Medieval Manuscripts Star in Cambridge University Medicine Exhibition

Vein Man and Zodiac Man
Health and disease in the medieval world and how our ancestors sought to cure everything from infertility to constipation is the focus of a major new exhibition opening tomorrow at Cambridge University Library.
Featuring dozens of medieval medical manuscripts, most on show for the first time, Curious Cures: Medicine in the Medieval World will transport visitors back to a time when unspeakable ingredients and questionable remedies rubbed shoulders with surprisingly complex theories about how the human body functioned. The exhibition is the culmination of a multi-year Wellcome-funded research project to digitise, catalogue and conserve 180 of Cambridge’s medieval medical manuscripts, which altogether contain more than 8,000 medical recipes.
Elaborately written manuscripts, pocket-sized recipe-books and medics’ case notes will be on display, drawn from the collections of the University Library and Cambridge’s historic colleges.
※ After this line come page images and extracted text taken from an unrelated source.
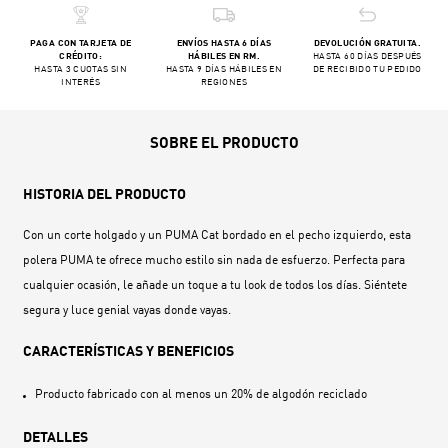
PAGA CON TARJETA DE
ENVÍOS HASTA 6 DÍAS
DEVOLUCIÓN GRATUITA.
CRÉDITO:
HÁBILES EN RM.
HASTA 60 DÍAS DESPUÉS
HASTA 3 CUOTAS SIN
HASTA 9 DÍAS HÁBILES EN
DE RECIBIDO TU PEDIDO
INTERÉS
REGIONES
SOBRE EL PRODUCTO
HISTORIA DEL PRODUCTO
Con un corte holgado y un PUMA Cat bordado en el pecho izquierdo, esta
polera PUMA te ofrece mucho estilo sin nada de esfuerzo. Perfecta para
cualquier ocasión, le añade un toque a tu look de todos los días. Siéntete
segura y luce genial vayas donde vayas.
CARACTERÍSTICAS Y BENEFICIOS
Producto fabricado con al menos un 20% de algodón reciclado
DETALLES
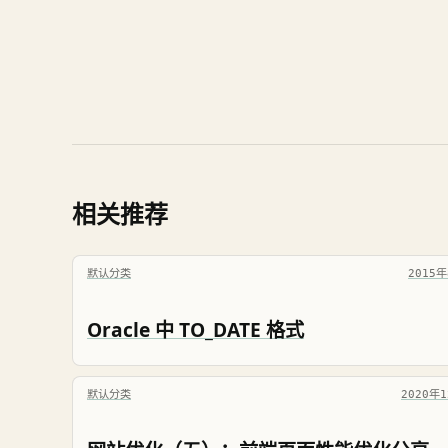
相关推荐
默认分类
2015
Oracle 中 TO_DATE 格式
默认分类
2020年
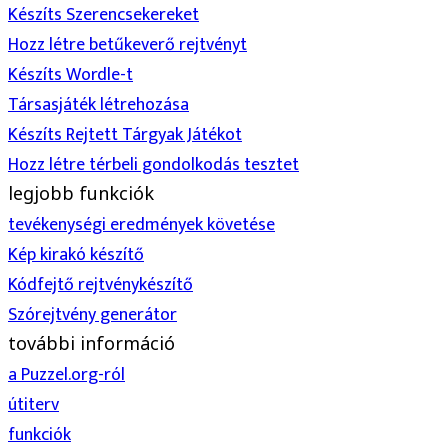
Készíts Szerencsekereket
Hozz létre betűkeverő rejtvényt
Készíts Wordle-t
Társasjáték létrehozása
Készíts Rejtett Tárgyak Játékot
Hozz létre térbeli gondolkodás tesztet
legjobb funkciók
tevékenységi eredmények követése
Kép kirakó készítő
Kódfejtő rejtvénykészítő
Szórejtvény generátor
további információ
a Puzzel.org-ról
útiterv
funkciók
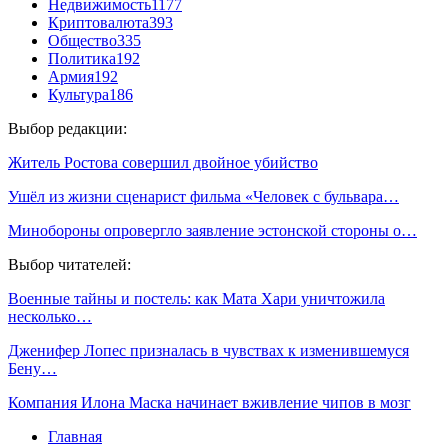
Недвижимость
1177
Криптовалюта
393
Общество
335
Политика
192
Армия
192
Культура
186
Выбор редакции:
Житель Ростова совершил двойное убийство
Ушёл из жизни сценарист фильма «Человек с бульвара…
Минобороны опровергло заявление эстонской стороны о…
Выбор читателей:
Военные тайны и постель: как Мата Хари уничтожила
несколько…
Дженифер Лопес призналась в чувствах к изменившемуся
Бену…
Компания Илона Маска начинает вживление чипов в мозг
Главная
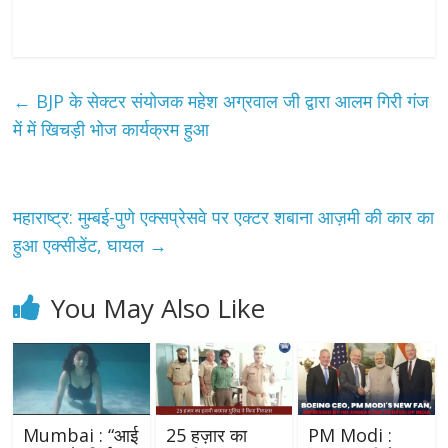
←
BJP के सेक्टर संयोजक महेश अग्रवाल जी द्वारा आलम गिरी गंज
में में खिचड़ी भोज कार्यक्रम हुआ
महाराष्ट्र: मुम्बई-पुणे एक्सप्रेसवे पर एक्टर शबाना आज़मी की कार का
हुआ एक्सीडेंट, घायल
→
You May Also Like
Mumbai : “आई
25 हज़ार का
PM Modi :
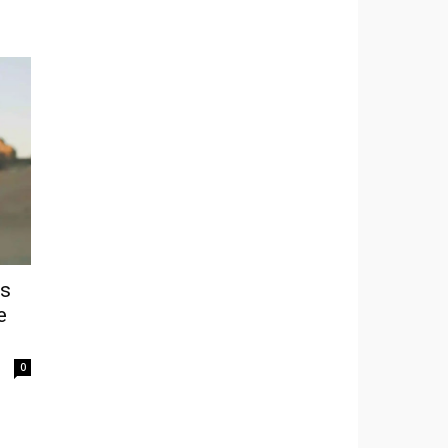
os
e
0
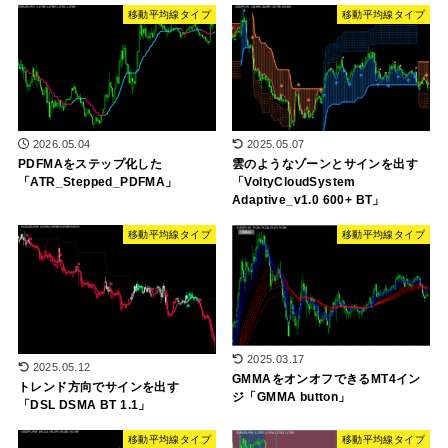
移動平均線タイプ
移動平均線タイプ
2026.05.04
2025.05.07
PDFMAをステップ化した
雲のようなゾーンとサインを出す
「ATR_Stepped_PDFMA」
「VoltyCloudSystem
Adaptive_v1.0 600+ BT」
移動平均線タイプ
移動平均線タイプ
2025.03.17
2025.05.12
GMMAをオンオフできるMT4イン
トレンド方向でサインを出す
ジ「GMMA button」
「DSL DSMA BT 1.1」
移動平均線タイプ
移動平均線タイプ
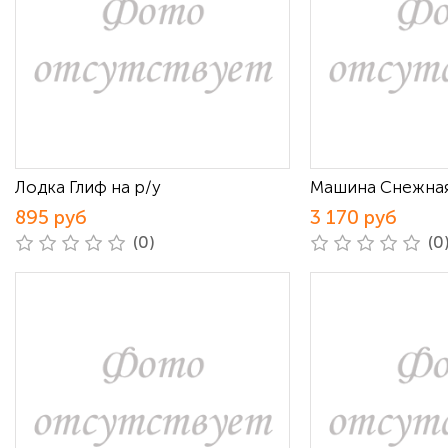
Лодка Глиф на р/у
Машина Снежная 
895 руб
3 170 руб
(0)
(0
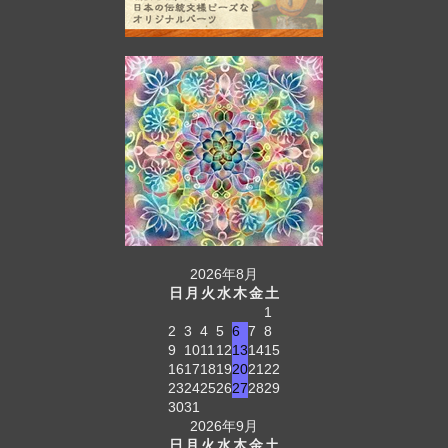
2026年8月
日
月
火
水
木
金
土
1
2
3
4
5
6
7
8
9
10
11
12
13
14
15
16
17
18
19
20
21
22
23
24
25
26
27
28
29
30
31
2026年9月
日
月
火
水
木
金
土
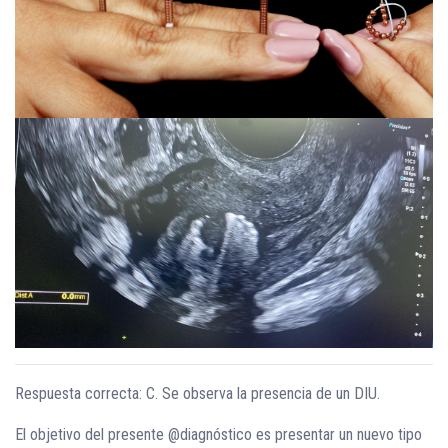
Respuesta correcta: C. Se observa la presencia de un DIU.
El objetivo del presente @diagnóstico es presentar un nuevo tipo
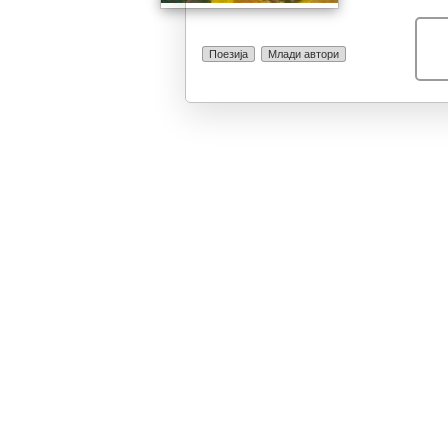
со одредени лу
збор. Знаев де
беше важно. О
Поезија
Млади автори
напишани на с
да помине или
некоја ужасна
песните. Еден 
ужасни, некои 
тотално непотр
Крунисувањето
на еден одамна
Alongside these are rotating astronomical instruments, surgical diagrams, and some of the earliest anatomical images in western Europe. A particularly striking manuscript contains illustrations of ‘Vein Man’ and ‘Zodiac Man’, illuminating how medicine and astrology were entwined in medieval times.
“Medicine in the medieval period wasn’t simply superstition or blind trial-and-error," said exhibition curator and medieval manuscripts specialist Dr James Freeman, "it was guided by elaborate and sophisticated ideas about the body and the influence upon it of the wider world and even the cosmos. The wide variety of manuscripts in Curious Cures also shows us that medicine wasn't practised just by university-educated physicians, but by monks and friars, by surgeons and their apprentices, by apothecaries and herbalists, by midwives, and by women and men in their own homes.”
One of the most beautiful manuscripts on display belonged to Elizabeth of York, Queen of England, wife of Henry VII and mother of Henry VIII. This richly illuminated book contains a copy of the Régime du corps, a guide to healthy living originally composed 200 years earlier for a French noblewoman by her personal physician. It was written in French, and spread quickly across western Europe. Each of the short, topic-based chapters begins with a painted scene that illustrates the subject.
This guide summarises the advice of the most respected medical authorities, offering guidance on maintaining health in every aspect of life. Unsurprisingly, given its intended readership, it contains chapters dedicated to women's health, in particular, courtship and sex, fertility and pregnancy, childbirth and caring for newborns.
“Such a detailed health regime was out of reach for all but the most wealthy," said Dr Freeman. "However, the medical recipes that were added later at the back of the book use the same spices and common herbs that are found time and time again in more common recipe books. There is even a recipe for a laxative powder."
Other highlights include:
- an English surgeon's illustrated guide to operating on anal fistulas
- a cure for lice that uses mercury mixed with apple sauce
- instructions on how to restore a person’s health by letting blood from their veins
Many of the manuscripts contain charms and rituals alongside herbal remedies, as well as instructions on how to make amulets to protect a person’s health. Even university-educated physicians showed an interest in incorporating magic into their medical practice.
Testimony in one 15th century manuscript records how a friar at Stamford was cured of his nosebleeds by dipping his testicles into cold water and vinegar. Another records the apparently successful treatment of a man in Cambridge in 1474, after he had suffered for a year from severe gonorrhoeal discharge. The creator of this latter cure, John Argentine, had studied at King’s College in Cambridge and served as physician to Edward IV, Richard III, Henry VII and his son Prince Arthur.
Another 15th century manuscript was compiled by a Carmelite friar and contained nearly 200 remedies for various ailments that he gathered from many different sources. It includes a rather unusual cure for infertility (translated from Latin):
“A true medicine, and often proven, so that a woman may conceive however sterile she may be. Take three or four weasel testicles and half a handful of young mouse-ear [a plant] and burn it all equally in an earthenware pot. Afterwards, grind and combine with the juice of the aforementioned herb, and thus make soft pills in the manner of a hazelnut kernel, and place them so deeply in the private parts that they touch the uterus, and leave there for three days, during which she should abstain entirely from sex. After these three days however, she should have intercourse with a man and she should conceive without delay.”
As well as exploring medical theories and treatments, Curious Cures touches upon how people confronted their own mortality. One of the highlights of the exhibition is an early printed edition of the Ars moriendi which tells its reader how to prepare for the end of their lives by repenting their sins and resisting deathbed temptations. It opens with a scene of a man on his deathbed, surrounded by friends and family, and attended by his priest and his physician.
Curious Cures: Medicine in the Medieval World runs through December 6.